Your assignment: Copy out all of the data exactly as it appears.

Supplied data:
____________________
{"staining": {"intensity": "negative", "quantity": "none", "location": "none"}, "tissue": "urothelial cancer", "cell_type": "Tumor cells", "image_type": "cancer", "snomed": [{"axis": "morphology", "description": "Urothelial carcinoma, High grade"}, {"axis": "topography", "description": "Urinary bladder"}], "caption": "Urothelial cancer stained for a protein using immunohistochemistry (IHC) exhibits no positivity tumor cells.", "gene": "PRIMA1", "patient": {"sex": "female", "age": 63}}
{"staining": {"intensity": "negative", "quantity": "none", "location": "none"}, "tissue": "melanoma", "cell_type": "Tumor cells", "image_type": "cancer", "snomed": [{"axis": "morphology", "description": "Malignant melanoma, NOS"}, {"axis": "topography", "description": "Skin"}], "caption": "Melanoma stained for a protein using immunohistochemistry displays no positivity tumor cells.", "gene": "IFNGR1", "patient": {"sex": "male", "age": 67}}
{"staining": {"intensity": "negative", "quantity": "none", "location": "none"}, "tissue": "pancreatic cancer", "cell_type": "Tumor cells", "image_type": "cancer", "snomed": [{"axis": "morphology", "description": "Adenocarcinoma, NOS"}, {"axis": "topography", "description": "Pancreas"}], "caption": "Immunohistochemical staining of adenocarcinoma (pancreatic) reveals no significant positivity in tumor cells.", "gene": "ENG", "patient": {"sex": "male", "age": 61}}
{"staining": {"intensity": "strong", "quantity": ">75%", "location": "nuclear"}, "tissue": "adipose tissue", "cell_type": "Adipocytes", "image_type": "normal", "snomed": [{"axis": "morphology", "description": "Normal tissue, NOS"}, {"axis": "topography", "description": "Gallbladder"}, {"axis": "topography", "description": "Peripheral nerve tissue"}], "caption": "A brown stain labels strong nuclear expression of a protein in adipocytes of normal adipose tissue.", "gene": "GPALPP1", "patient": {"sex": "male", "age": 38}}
____________________
The answer:
{"staining": {"intensity": "negative", "quantity": "none", "location": "none"}, "tissue": "urothelial cancer", "cell_type": "Tumor cells", "image_type": "cancer", "snomed": [{"axis": "morphology", "description": "Urothelial carcinoma, High grade"}, {"axis": "topography", "description": "Urinary bladder"}], "caption": "Urothelial cancer stained for a protein using immunohistochemistry (IHC) exhibits no positivity tumor cells.", "gene": "PRIMA1", "patient": {"sex": "female", "age": 63}}
{"staining": {"intensity": "negative", "quantity": "none", "location": "none"}, "tissue": "melanoma", "cell_type": "Tumor cells", "image_type": "cancer", "snomed": [{"axis": "morphology", "description": "Malignant melanoma, NOS"}, {"axis": "topography", "description": "Skin"}], "caption": "Melanoma stained for a protein using immunohistochemistry displays no positivity tumor cells.", "gene": "IFNGR1", "patient": {"sex": "male", "age": 67}}
{"staining": {"intensity": "negative", "quantity": "none", "location": "none"}, "tissue": "pancreatic cancer", "cell_type": "Tumor cells", "image_type": "cancer", "snomed": [{"axis": "morphology", "description": "Adenocarcinoma, NOS"}, {"axis": "topography", "description": "Pancreas"}], "caption": "Immunohistochemical staining of adenocarcinoma (pancreatic) reveals no significant positivity in tumor cells.", "gene": "ENG", "patient": {"sex": "male", "age": 61}}
{"staining": {"intensity": "strong", "quantity": ">75%", "location": "nuclear"}, "tissue": "adipose tissue", "cell_type": "Adipocytes", "image_type": "normal", "snomed": [{"axis": "morphology", "description": "Normal tissue, NOS"}, {"axis": "topography", "description": "Gallbladder"}, {"axis": "topography", "description": "Peripheral nerve tissue"}], "caption": "A brown stain labels strong nuclear expression of a protein in adipocytes of normal adipose tissue.", "gene": "GPALPP1", "patient": {"sex": "male", "age": 38}}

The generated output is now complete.